Neural Networks and Deep Learning

Posted on January 09, 2018 in course

After my first semester of my Phd program, I decided to relax a bit with my girlfriend and her family and also work in other stuff besides my research and my doctoral program. One of the goals which I proposed was to take the first course of Deep Learning Specialization of Andrew Ng. If you are familiar with my old webpage, I have been talking a little bit about some extra courses I had taken in the past.

For this break I took a course called Neural Networks and Deep Learning which you can access here.

I believe I reach the goal of this course, which was to understand how we can apply Deep Leaning in a variety tasks. Also, I could build, train and apply Deep Neural Networks using Python which also propomoted a nice overview about neural networks architecture.

Week 1

The fist week Andrew Ng gives a brief introduction about Deep Learning which is a branch of Machine Learning. In this study we can use a supervised or unsupervised learning. Dr. Ng gives several examples to illustrated types of applications and its categories.

Here is some materials and notes:

What is neural network?
Supervised learning for Neural Network
Why is deep learning taking off?

Also, in the first week Andrew Ng interview Geoffrey Hinton (http://www.cs.toronto.edu/~hinton/) who is a pioner in Artificial Neural Networks.

Week 2

In the week 2 I was able to build the first image recognition algorithm using logistic regression which can recognize cats with 70% accuracy.

Interpretation:

Different learning rates give different costs and thus different predictions results.
If the learning rate is too large (0.01), the cost may oscillate up and down. It may even diverge (though in this example, using 0.01 still eventually ends up at a good value for the cost).
A lower cost doesn't mean a better model. You have to check if there is possibly overfitting.
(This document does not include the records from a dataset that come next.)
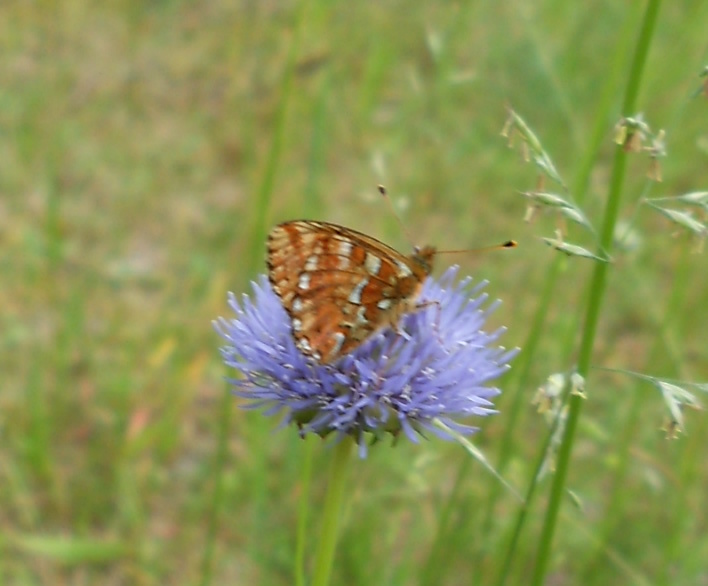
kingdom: Animalia
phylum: Arthropoda
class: Insecta
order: Lepidoptera
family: Nymphalidae
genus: Boloria
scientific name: Boloria aquilonaris
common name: Cranberry fritillary
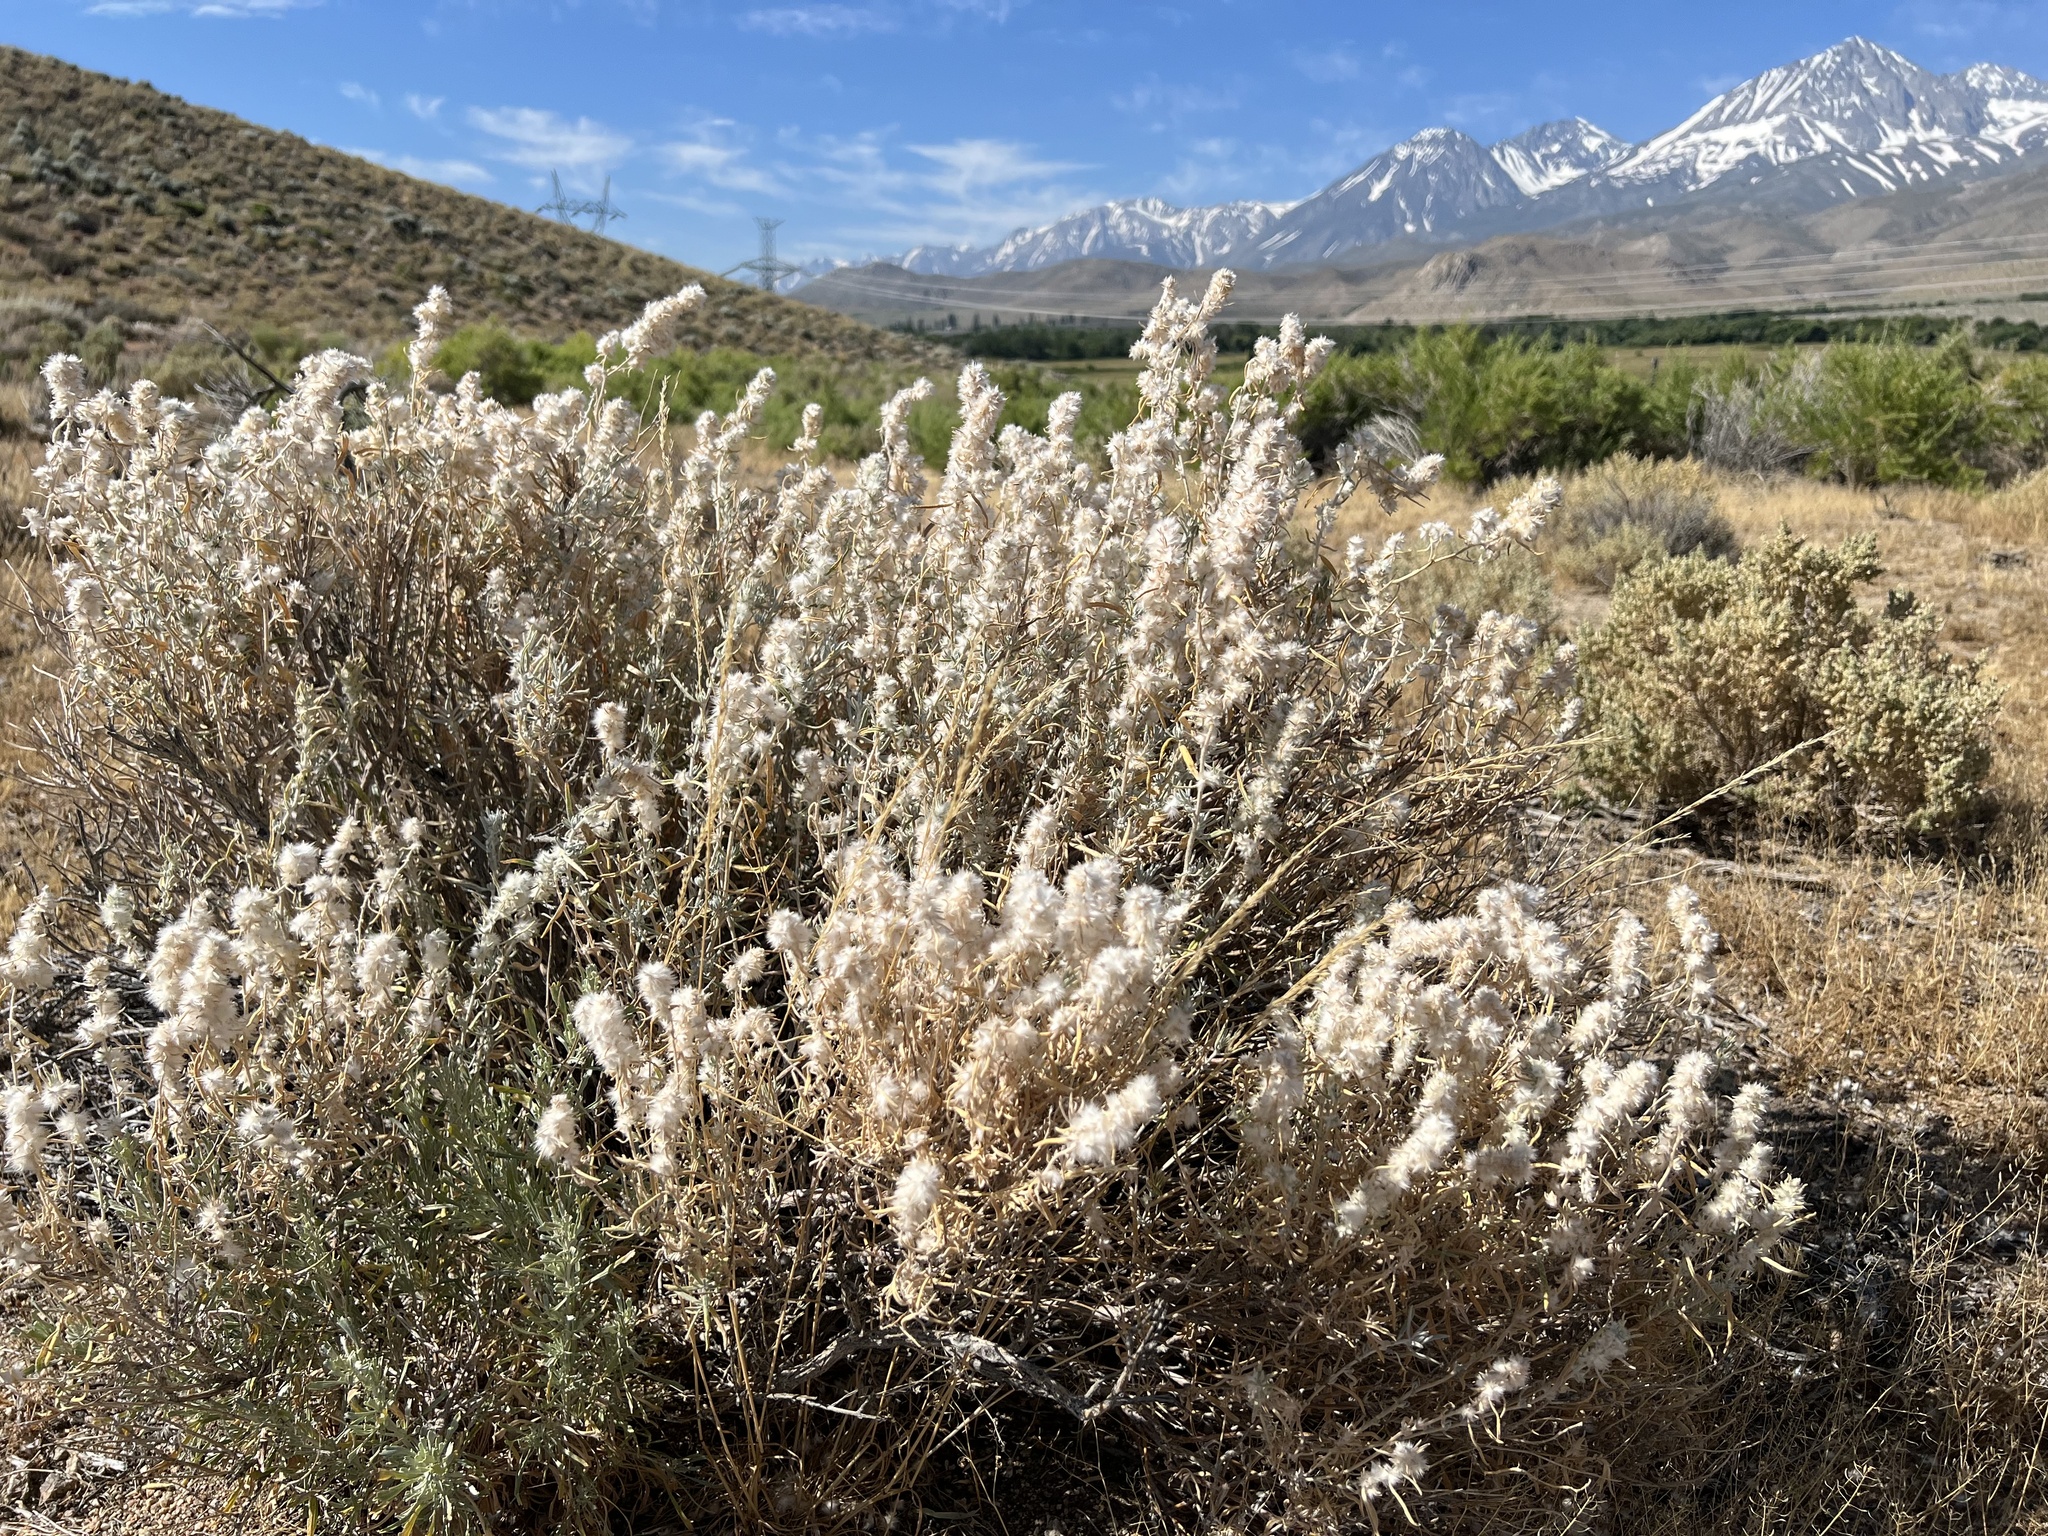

It happens when the training accuracy is a lot higher than the test accuracy.
In deep learning, we usually recommend that you:
- Choose the learning rate that better minimizes the cost function.
- If your model overfits, use other techniques to reduce overfitting. (We'll talk about this in later videos.)

Week 3

In the week 3 programming assignment I could build my first neural network with a single hidden layer to generate red and blue points to form a flower and then fit a neural network to correctly classify the points.

Interpretation:

The larger models (with more hidden units) are able to fit the training set better, until eventually the largest models overfit the data.
The best hidden layer size seems to be around n_h = 5. Indeed, a value around here seems to fits the data well without also incurring noticable overfitting.
You will also learn later about regularization, which lets you use very large models (such as n_h = 50) without much overfitting.